Forging and Sustaining World Leadership: Degree of Organization in National Rise and Decline, it draws on long-term historical comparisons between China, Europe, and other regions to challenge explanations centered on culture or political systems. 

Instead, it focuses on how states mobilize resources, coordinate society, and adapt organizational structures over time, proposing "organizational capacity" as a more neutral and operational framework for cross-national comparison.

Yang Guangbin, dean of RUC's School of International Studies, head of its Chenghai Institute of Global Development and Security, and the report's lead author, said traditional institutionalist theories struggle to explain why similar political systems produce different outcomes across periods. Institutions, he argued, tend to be stable, while organizational forms are more flexible and responsive to social change. "That is where governance actually succeeds or fails," he said.

The report's conclusions are deliberately ambivalent. High levels of organization can generate what it terms "organizational dividends", enabling early state-building, efficient mobilization, and sustained development. However, excessive coordination and path dependence may also create "organizational traps," in which administrative density and rigidity undermine innovation and adaptability.

Historical cases cited suggest that China benefited from early centralization in the pre-modern era, while Europe lagged behind until the emergence of fiscal-military states. In the modern period, however, European powers gained new organizational advantages through war-making, capital mobilization, and bureaucratic reform, reshaping global power dynamics.

Not all participants were convinced that the concept could bear such explanatory weight. Several scholars cautioned against replacing one single-factor framework with another. 

Huang Jiashu, an emeritus professor at RUC, argued that national rise and decline cannot be reduced to organizational capacity alone, stressing the need to account for political, economic, ideological, and military factors.

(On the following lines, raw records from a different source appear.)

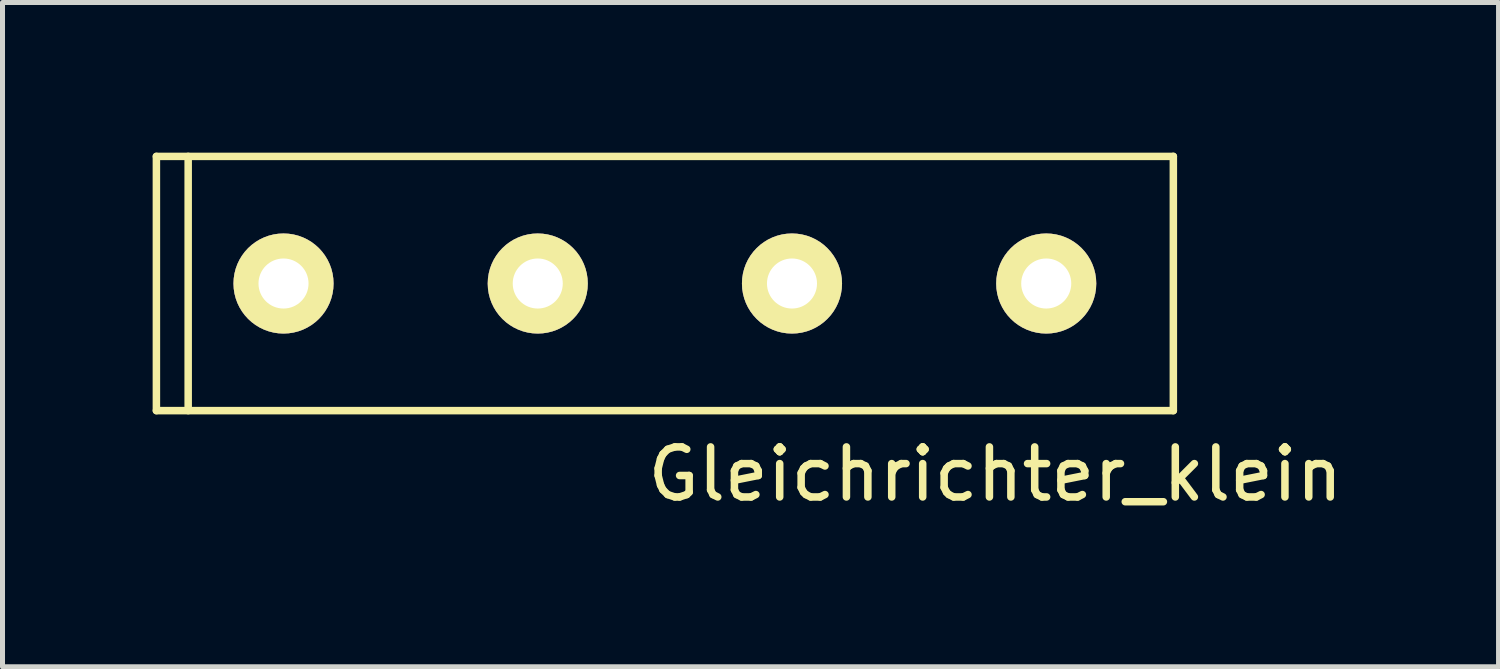
<source format=kicad_pcb>
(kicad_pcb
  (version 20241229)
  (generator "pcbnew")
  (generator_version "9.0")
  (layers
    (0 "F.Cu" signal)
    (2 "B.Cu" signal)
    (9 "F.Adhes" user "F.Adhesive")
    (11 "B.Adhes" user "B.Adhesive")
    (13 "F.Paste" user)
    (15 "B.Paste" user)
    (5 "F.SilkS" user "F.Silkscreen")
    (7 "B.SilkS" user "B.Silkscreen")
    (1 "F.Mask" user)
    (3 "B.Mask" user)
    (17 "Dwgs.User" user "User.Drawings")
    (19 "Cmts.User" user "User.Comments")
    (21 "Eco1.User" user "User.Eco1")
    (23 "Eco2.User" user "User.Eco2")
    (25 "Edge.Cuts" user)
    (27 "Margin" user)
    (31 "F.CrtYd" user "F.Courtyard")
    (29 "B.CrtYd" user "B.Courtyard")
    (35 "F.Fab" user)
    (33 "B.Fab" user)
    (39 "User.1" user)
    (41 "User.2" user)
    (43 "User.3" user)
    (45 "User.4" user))
  (footprint "Gleichrichter_klein"
    (layer "F.Cu")
    (at 10.235 2.615)
    (property "Reference" "Gleichrichter_klein" (at 6.604 3.81 0) (layer "F.SilkS") (effects (font (size 1 1) (thickness 0.15))))
    (attr through_hole)
    (fp_line (start -10.16 -2.54) (end -10.16 2.54) (stroke (width 0.15) (type solid)) (layer "F.SilkS"))
    (fp_line (start -10.16 2.54) (end 10.16 2.54) (stroke (width 0.15) (type solid)) (layer "F.SilkS"))
    (fp_line (start -9.525 2.54) (end -9.525 -2.54) (stroke (width 0.15) (type solid)) (layer "F.SilkS"))
    (fp_line (start 10.16 -2.54) (end -10.16 -2.54) (stroke (width 0.15) (type solid)) (layer "F.SilkS"))
    (fp_line (start 10.16 2.54) (end 10.16 -2.54) (stroke (width 0.15) (type solid)) (layer "F.SilkS"))
    (pad "1" thru_hole circle (at -7.62 0) (size 2 2) (drill 1) (layers "*.Cu" "*.Mask" "F.SilkS"))
    (pad "2" thru_hole circle (at -2.54 0) (size 2 2) (drill 1) (layers "*.Cu" "*.Mask" "F.SilkS"))
    (pad "3" thru_hole circle (at 7.62 0) (size 2 2) (drill 1) (layers "*.Cu" "*.Mask" "F.SilkS"))
    (pad "4" thru_hole circle (at 2.54 0) (size 2 2) (drill 1) (layers "*.Cu" "*.Mask" "F.SilkS")))
  (gr_rect
    (start -3 -3)
    (end 26.893 10.273)
    (stroke (width 0.1) (type default))
    (fill no)
    (layer "Edge.Cuts")))
</source>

The debate also extended to the relationship between capital and power. Huang Jing, a special-term professor at Shanghai International Studies University, contrasted societies where capital constrains political authority with those where the state guides capital, arguing that each faces distinct risks — instability in one case, rigidity in the other. The challenge, he said, lies in balancing coordination with social mobility.

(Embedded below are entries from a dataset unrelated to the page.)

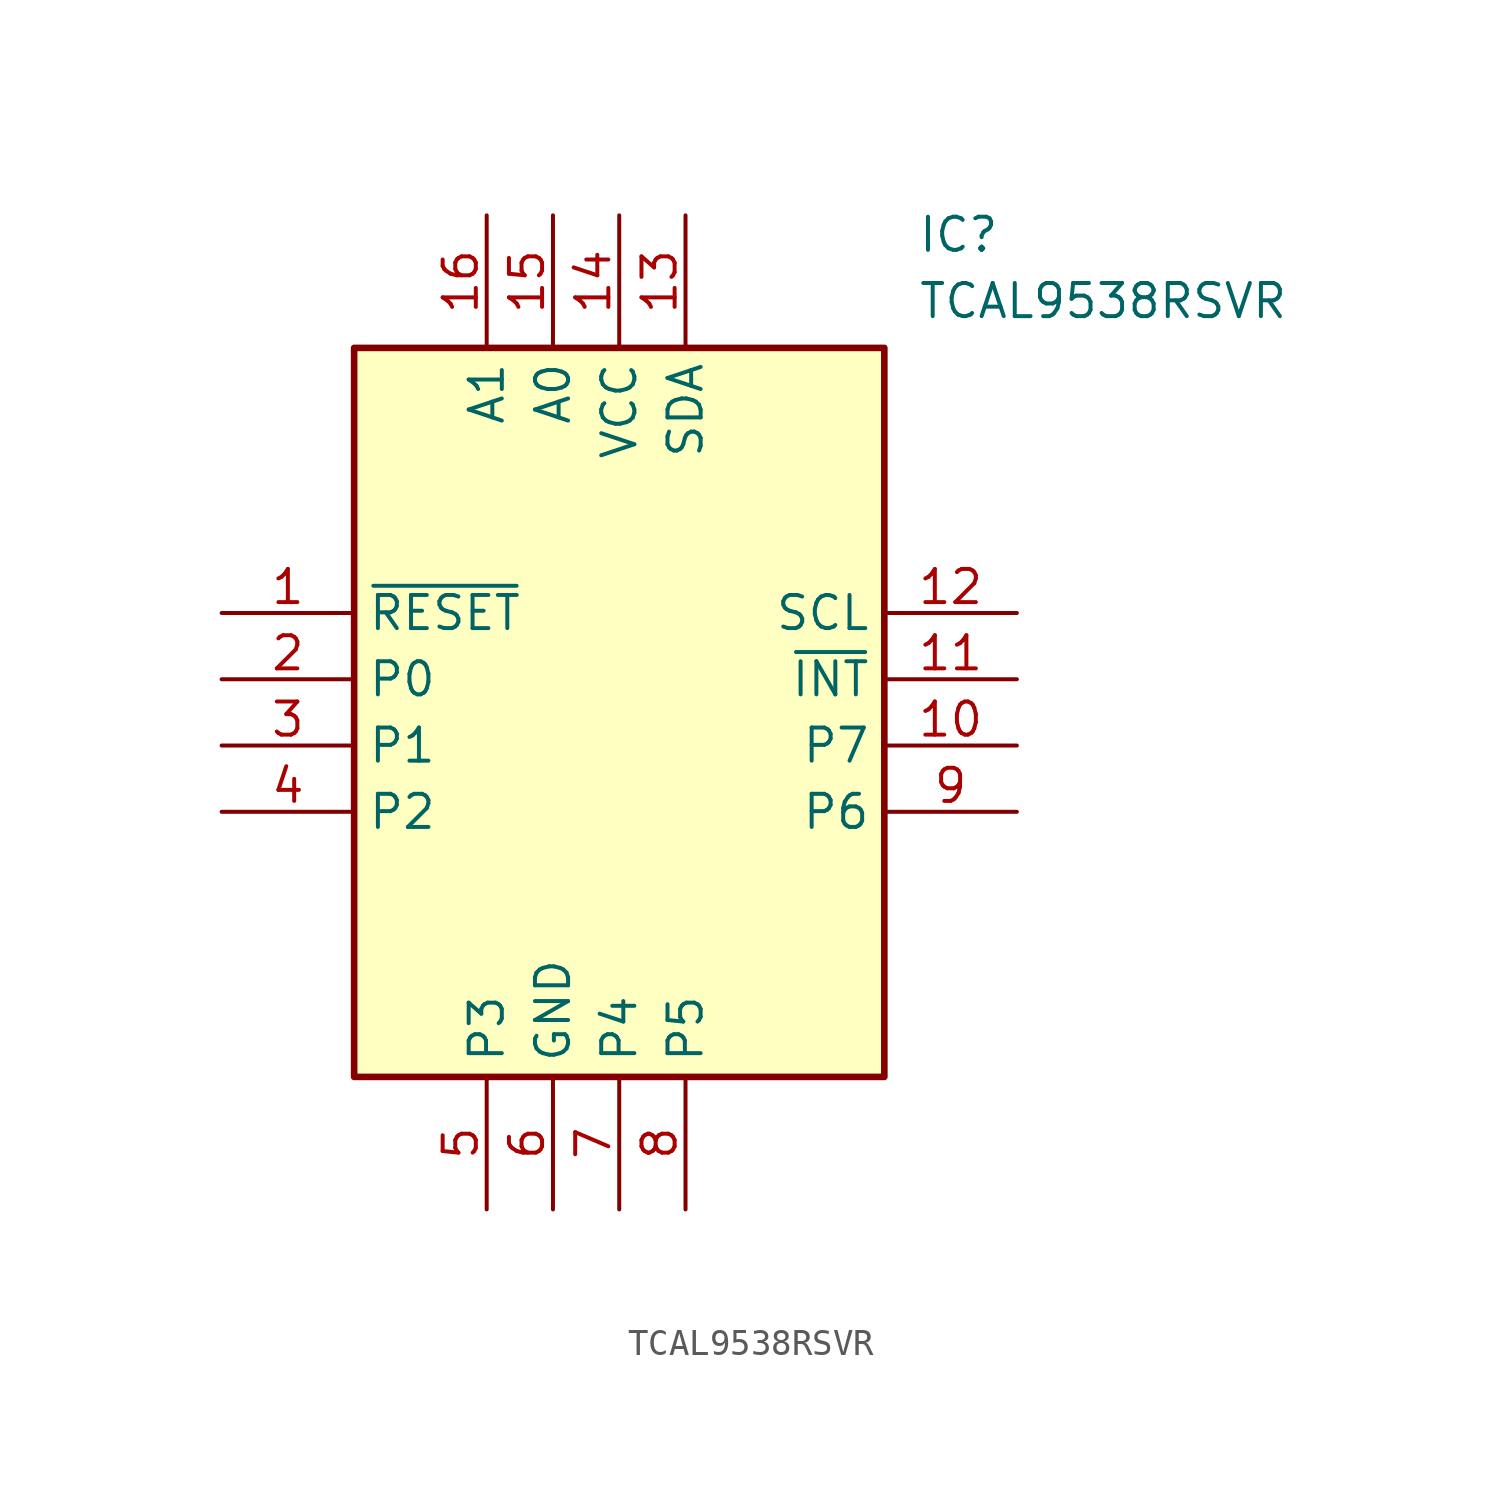
<source format=kicad_sym>
(kicad_symbol_lib
  (version 20211014)
  (generator SamacSys_ECAD_Model)
  (symbol "TCAL9538RSVR"
    (property "Reference" "IC"
      (at 26.67 15.24 0)
      (effects (font (size 1.27 1.27)) (justify left top)))
    (property "Value" "TCAL9538RSVR"
      (at 26.67 12.7 0)
      (effects (font (size 1.27 1.27)) (justify left top)))
    (rectangle
      (start 5.08 10.16)
      (end 25.4 -17.78)
      (stroke (width 0.254) (type default))
      (fill (type background)))
    (pin passive line
      (at 0 0 0)
      (length 5.08)
      (name "~{RESET}" (effects (font (size 1.27 1.27))))
      (number "1" (effects (font (size 1.27 1.27)))))
    (pin passive line
      (at 0 -2.54 0)
      (length 5.08)
      (name "P0" (effects (font (size 1.27 1.27))))
      (number "2" (effects (font (size 1.27 1.27)))))
    (pin passive line
      (at 0 -5.08 0)
      (length 5.08)
      (name "P1" (effects (font (size 1.27 1.27))))
      (number "3" (effects (font (size 1.27 1.27)))))
    (pin passive line
      (at 0 -7.62 0)
      (length 5.08)
      (name "P2" (effects (font (size 1.27 1.27))))
      (number "4" (effects (font (size 1.27 1.27)))))
    (pin passive line
      (at 10.16 -22.86 90)
      (length 5.08)
      (name "P3" (effects (font (size 1.27 1.27))))
      (number "5" (effects (font (size 1.27 1.27)))))
    (pin passive line
      (at 12.7 -22.86 90)
      (length 5.08)
      (name "GND" (effects (font (size 1.27 1.27))))
      (number "6" (effects (font (size 1.27 1.27)))))
    (pin passive line
      (at 15.24 -22.86 90)
      (length 5.08)
      (name "P4" (effects (font (size 1.27 1.27))))
      (number "7" (effects (font (size 1.27 1.27)))))
    (pin passive line
      (at 17.78 -22.86 90)
      (length 5.08)
      (name "P5" (effects (font (size 1.27 1.27))))
      (number "8" (effects (font (size 1.27 1.27)))))
    (pin passive line
      (at 30.48 0 180)
      (length 5.08)
      (name "SCL" (effects (font (size 1.27 1.27))))
      (number "12" (effects (font (size 1.27 1.27)))))
    (pin passive line
      (at 30.48 -2.54 180)
      (length 5.08)
      (name "~{INT}" (effects (font (size 1.27 1.27))))
      (number "11" (effects (font (size 1.27 1.27)))))
    (pin passive line
      (at 30.48 -5.08 180)
      (length 5.08)
      (name "P7" (effects (font (size 1.27 1.27))))
      (number "10" (effects (font (size 1.27 1.27)))))
    (pin passive line
      (at 30.48 -7.62 180)
      (length 5.08)
      (name "P6" (effects (font (size 1.27 1.27))))
      (number "9" (effects (font (size 1.27 1.27)))))
    (pin passive line
      (at 10.16 15.24 270)
      (length 5.08)
      (name "A1" (effects (font (size 1.27 1.27))))
      (number "16" (effects (font (size 1.27 1.27)))))
    (pin passive line
      (at 12.7 15.24 270)
      (length 5.08)
      (name "A0" (effects (font (size 1.27 1.27))))
      (number "15" (effects (font (size 1.27 1.27)))))
    (pin passive line
      (at 15.24 15.24 270)
      (length 5.08)
      (name "VCC" (effects (font (size 1.27 1.27))))
      (number "14" (effects (font (size 1.27 1.27)))))
    (pin passive line
      (at 17.78 15.24 270)
      (length 5.08)
      (name "SDA" (effects (font (size 1.27 1.27))))
      (number "13" (effects (font (size 1.27 1.27)))))))
</source>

Despite disagreements, there was a broad consensus that organizational capacity offers a useful lens for rethinking long-term global competition. 

In an era of sustained, largely non-military rivalry among major powers, several participants argued that domestic governance structures may matter more than ideology or battlefield strength.

Summing up the discussion, Yang said the report was intended not as a blueprint but as an invitation to debate. History, he argued, shows no permanently optimal form of organization — only arrangements shaped by specific times and conditions.